::: TEXTO DE LECTURA

El próximo lunes se clausura la Conferencia sobre el Futuro de Europa, un proceso de escucha ciudadana meritorio, aunque no haya cobrado un gran protagonismo durante su desarrollo. Las propuestas que emanan de esa iniciativa son el punto de partida de un proyecto de reforma de los Tratados de la UE que cobra creciente impulso. Esta semana, el Parlamento Europeo ha aprobado una resolución que aboga por que se proceda a ello con la constitución de una Convención.

::::::
::: DATOS DE ENTRADA

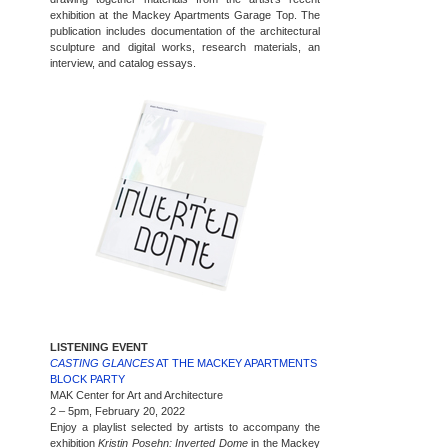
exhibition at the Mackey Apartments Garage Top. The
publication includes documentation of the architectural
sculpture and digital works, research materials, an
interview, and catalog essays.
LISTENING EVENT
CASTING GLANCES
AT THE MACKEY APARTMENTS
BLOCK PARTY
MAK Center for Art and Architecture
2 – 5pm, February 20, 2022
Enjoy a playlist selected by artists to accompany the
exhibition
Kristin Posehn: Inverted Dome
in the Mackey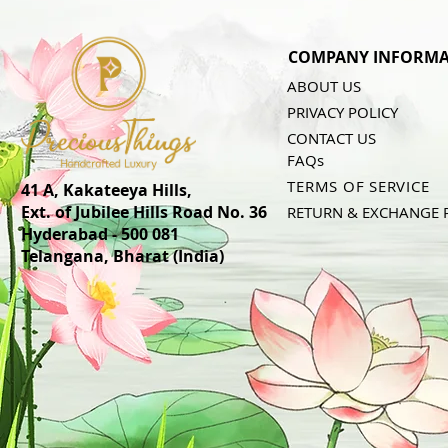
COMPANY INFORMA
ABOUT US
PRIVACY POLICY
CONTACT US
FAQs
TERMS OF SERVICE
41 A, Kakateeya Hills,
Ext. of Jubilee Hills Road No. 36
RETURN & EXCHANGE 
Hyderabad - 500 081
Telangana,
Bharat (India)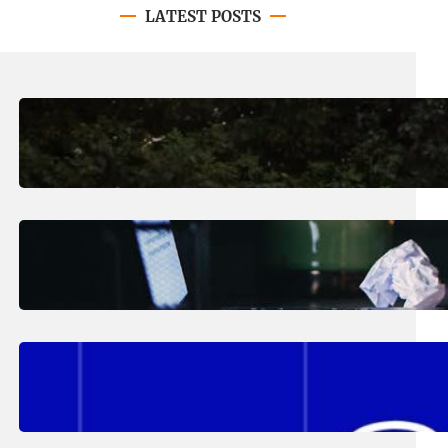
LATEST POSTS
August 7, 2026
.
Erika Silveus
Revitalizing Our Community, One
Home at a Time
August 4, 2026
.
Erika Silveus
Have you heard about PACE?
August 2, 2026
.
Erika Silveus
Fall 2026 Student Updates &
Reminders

::::::
::: DATOS DE ENTRADA

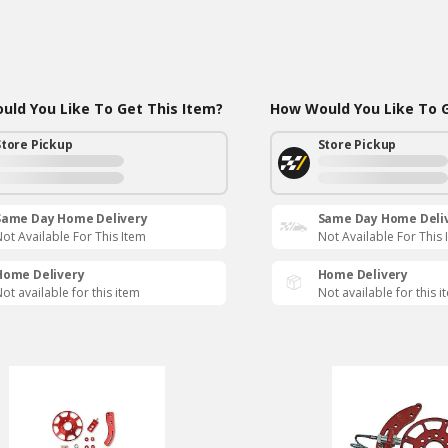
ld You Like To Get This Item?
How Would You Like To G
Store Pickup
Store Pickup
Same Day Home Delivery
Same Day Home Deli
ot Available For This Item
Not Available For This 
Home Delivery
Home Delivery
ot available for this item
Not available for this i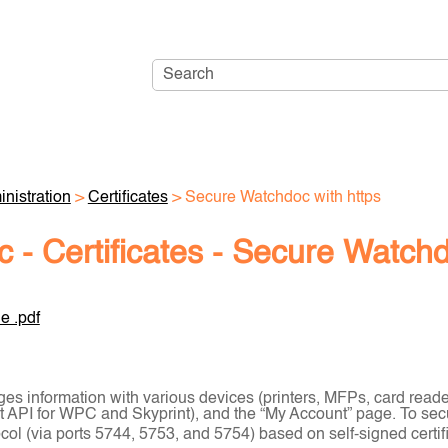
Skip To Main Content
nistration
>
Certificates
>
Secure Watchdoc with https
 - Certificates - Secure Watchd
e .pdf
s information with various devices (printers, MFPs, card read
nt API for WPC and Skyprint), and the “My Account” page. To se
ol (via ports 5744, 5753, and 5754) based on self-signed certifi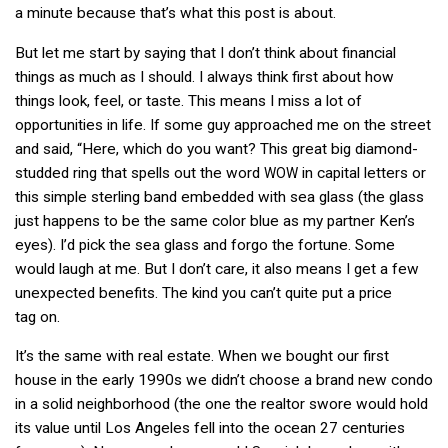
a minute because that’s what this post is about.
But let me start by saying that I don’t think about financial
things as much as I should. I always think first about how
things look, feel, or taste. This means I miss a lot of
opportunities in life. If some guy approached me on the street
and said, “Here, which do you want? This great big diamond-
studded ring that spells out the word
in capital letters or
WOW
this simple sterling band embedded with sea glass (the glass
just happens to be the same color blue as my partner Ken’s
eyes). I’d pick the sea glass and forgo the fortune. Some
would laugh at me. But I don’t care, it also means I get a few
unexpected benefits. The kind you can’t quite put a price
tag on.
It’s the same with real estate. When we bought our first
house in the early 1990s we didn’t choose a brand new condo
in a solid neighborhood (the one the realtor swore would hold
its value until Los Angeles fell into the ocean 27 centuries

::::::

*TAREA*. Prosiga el texto sobre la Conferencia sobre el Futuro de Europa a partir de su última oración.

*RESPUESTA FINAL*.
El proceso tiene mucho sentido. La UE es la mejor plataforma de la que disponen los europeos para abordar los crecientes problemas globales, y es necesario adecuar la capacidad de respuesta común a los nuevos retos, a los malestares de la sociedad. A la vez, es un movimiento arriesgado, por los peligros de una iniciativa que requiere complicadas ratificaciones nacionales en un panorama repleto de fuerzas hostiles al proyecto europeo, incluso en puestos de mando. Son notorios intentos reformistas del pasado mal gestionados que acabaron provocando nefastos contragolpes. Ello no significa que haya que renunciar, pero sí que es imprescindible un manejo muy ponderado de la iniciativa desde la conciencia plena de la fuerza del rechazo.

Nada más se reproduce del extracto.